MA in International Relations with Specialization in Diplomacy Studies
Track 202: Diplomacy studies – one year - Non-Thesis Track
9 Courses - 36 credit hours (3 core courses and 6 elective courses)
Final project (30-40 pages).
In this track students will be required to complete at least two seminar papers (20-30 pages each) and one final paper – final project (30-40 pages). Students should obtain the consent of one of their faculty member to supervise their final project. The final project should be submitted, and its approval by its supervisor is one of the preconditions for graduating.
MA in International Relations Dual Degree with University of Warsaw
Track 201: Dual Degree with Warsaw University - two years - Thesis Track
First year in Haifa: three semesters - 6 Courses - approximately 60 ECTS : 4 core courses and 2 elective courses (4 weekly hours per semester in each course).
Second year in Warsaw: two semesters - 12 Courses - 60 ECTS: 27 ECTS - obligatory modules, 03 ECTS - general elective modules and 30 ECTS - restricted choice modules.
Final assignment: Thesis Research Paper.
By the end of second year students must submit the final thesis research paper (40-60 pages) under supervision of two lecturers. Students are responsible for finding two supervisors: one from the Department of International Relations in Warsaw University and one from the Division of International Relations in Haifa University. A master’s thesis is an independent research project, and the pace of progress largely depends on the student’s efforts. Completion of a thesis may often require more than two years. Students, who begin their studies in Dual degree program, are expected to begin their research on MA thesis during their first year and to conclude it during the second year of studies in Warsaw. Extension of the studies beyond the two- year limit will require an additional fee.
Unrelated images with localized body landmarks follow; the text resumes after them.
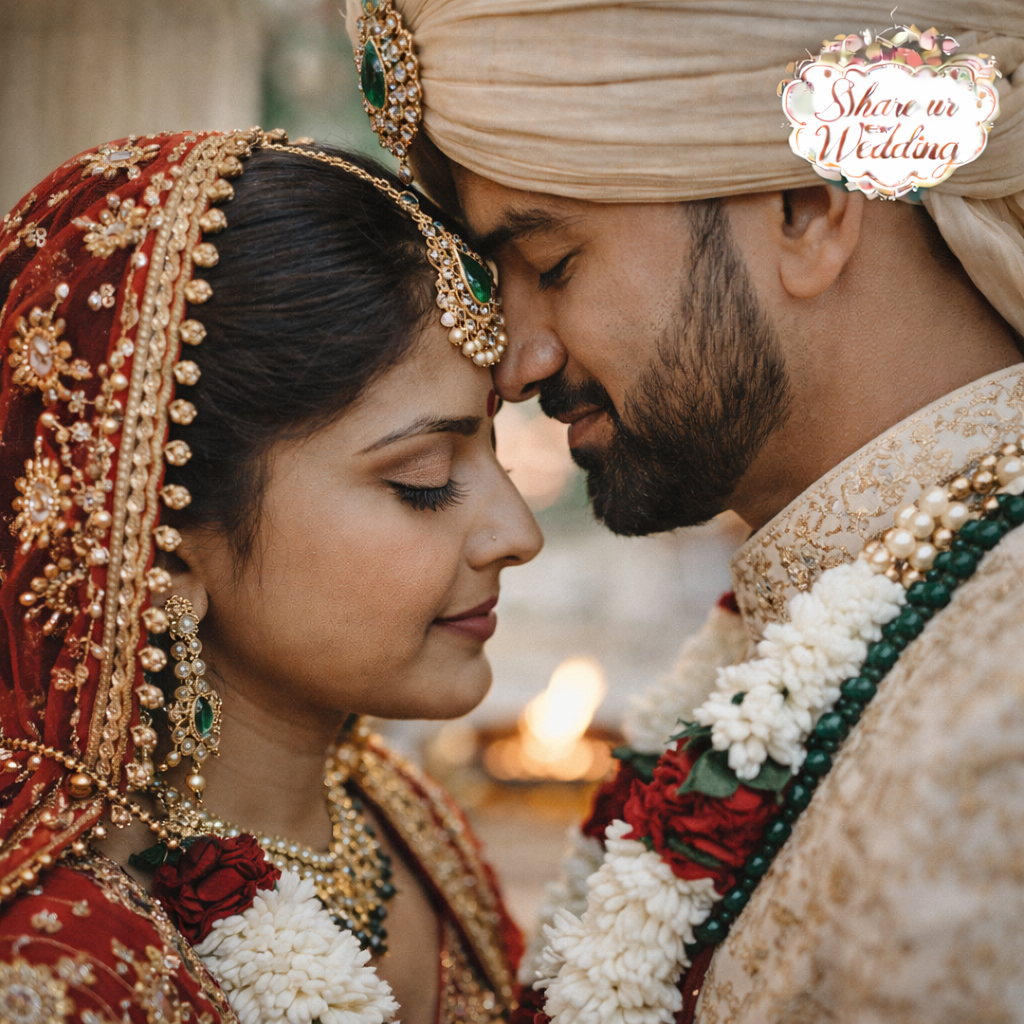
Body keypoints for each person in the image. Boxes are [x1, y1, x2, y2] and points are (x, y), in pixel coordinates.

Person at [342, 1, 1024, 1021]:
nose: (517, 361)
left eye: (553, 264)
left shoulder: (997, 710)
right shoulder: (816, 611)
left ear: (806, 207)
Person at [0, 127, 543, 1024]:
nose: (518, 534)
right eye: (425, 483)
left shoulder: (407, 820)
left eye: (497, 456)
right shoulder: (57, 962)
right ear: (167, 547)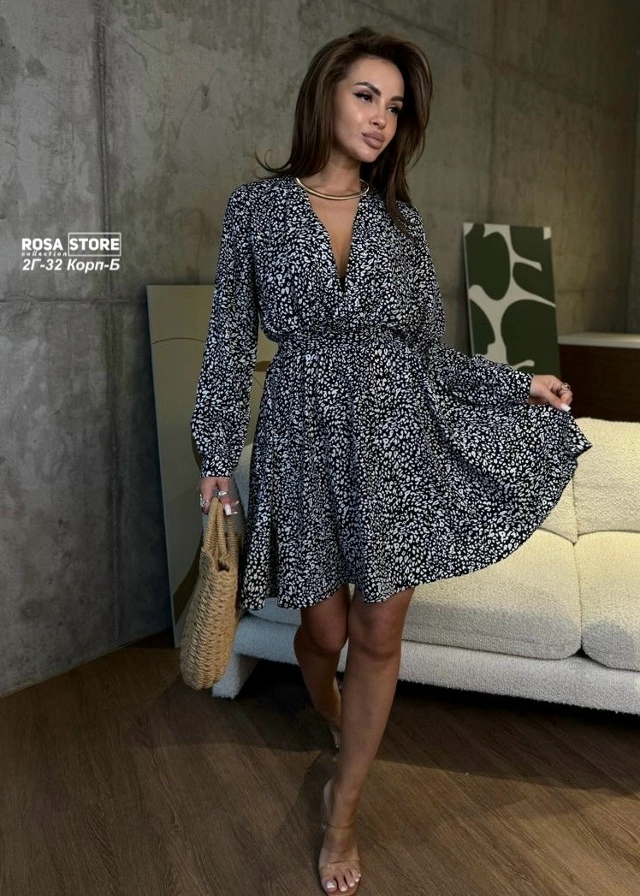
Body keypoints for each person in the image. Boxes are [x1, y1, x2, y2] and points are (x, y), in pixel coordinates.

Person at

During the first year Dual Degree program students will be required to write at least one seminar paper (20-30 pages each).
For Both tracks:
The study of the Hebrew and the Arab languages is not included in the program curriculum. However, the study of languages is available through the International School at an additional cost.
Please note that language course grades are not calculated into the MA GPA, but they do appear on the student's transcript. The language courses begin prior to the MA program start date. Please contact the International School at for exact dates.
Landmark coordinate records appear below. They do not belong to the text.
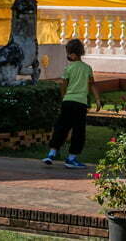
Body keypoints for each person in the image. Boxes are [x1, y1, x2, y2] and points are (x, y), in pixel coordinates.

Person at [41, 38, 93, 168]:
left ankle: (51, 153)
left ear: (74, 54)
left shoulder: (68, 68)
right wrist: (97, 100)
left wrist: (64, 97)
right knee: (78, 131)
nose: (68, 56)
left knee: (61, 127)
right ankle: (71, 158)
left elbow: (63, 86)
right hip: (80, 103)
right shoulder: (87, 68)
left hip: (67, 102)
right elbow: (92, 85)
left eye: (69, 53)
Practicum for the excellent students:
The practicum is a field experience in organizations which practice Diplomacy (Embassies and NPOs). This will be an option for a few of the program's students, on the basis of their fall semester grades. Among the institutions which will provide auspices for this internship are: Mitvim - The Israeli Institute for Regional Foreign Policies and a few foreign embassies.
In addition to the practicum/internship, the program will furnish exposure to NGOs for Arab-Jewish and Israeli-Palestinian coexistence and Middle East peace processes.Participation in field trips is mandatory for all students in both tracks. Field trips, simulation games, guest lectures and expert panel discussions will enhance the courses. The interactions between the program's international students coming from different countries will expand the students' experience and knowledge.
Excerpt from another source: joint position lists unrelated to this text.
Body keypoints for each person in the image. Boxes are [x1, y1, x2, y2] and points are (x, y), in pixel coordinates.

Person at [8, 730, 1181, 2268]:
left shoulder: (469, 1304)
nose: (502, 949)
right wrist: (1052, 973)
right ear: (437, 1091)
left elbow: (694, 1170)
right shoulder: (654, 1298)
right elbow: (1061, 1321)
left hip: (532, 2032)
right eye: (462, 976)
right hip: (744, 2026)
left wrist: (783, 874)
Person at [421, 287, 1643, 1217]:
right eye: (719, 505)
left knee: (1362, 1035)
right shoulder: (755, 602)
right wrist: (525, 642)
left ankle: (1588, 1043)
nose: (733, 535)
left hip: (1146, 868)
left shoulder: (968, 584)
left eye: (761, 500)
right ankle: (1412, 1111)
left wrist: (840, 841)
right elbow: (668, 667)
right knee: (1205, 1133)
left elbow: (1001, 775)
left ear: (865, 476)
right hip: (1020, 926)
Students must attend at least four departmental seminars during the school year. The announcement about departmental seminars will be transferred by email by the Secretariat about a week prior to the seminar.
Role-playing simulations serve as one of the most effective educational instruments in the study of peace and conflict management. The simulations have two major educational motivations. The first is empathizing with the role that will be played. This requires learning about a political group’s interests, fears, previous experiences, internal divisions, norms and culture. The second element of the simulation is experiencing strategic decision-making. This requires learning how to collect information about the other actors as well as one’s own capabilities and limitations, formulation of detailed policy alternatives, predicting how the other actors will respond to each policy and experiencing the actual reaction of the other actors as well as unexpected initiatives of they might launch. The participants have the opportunity to backtrack and repeat the simulation and discover what would have happened if they had chosen an alternative strategy.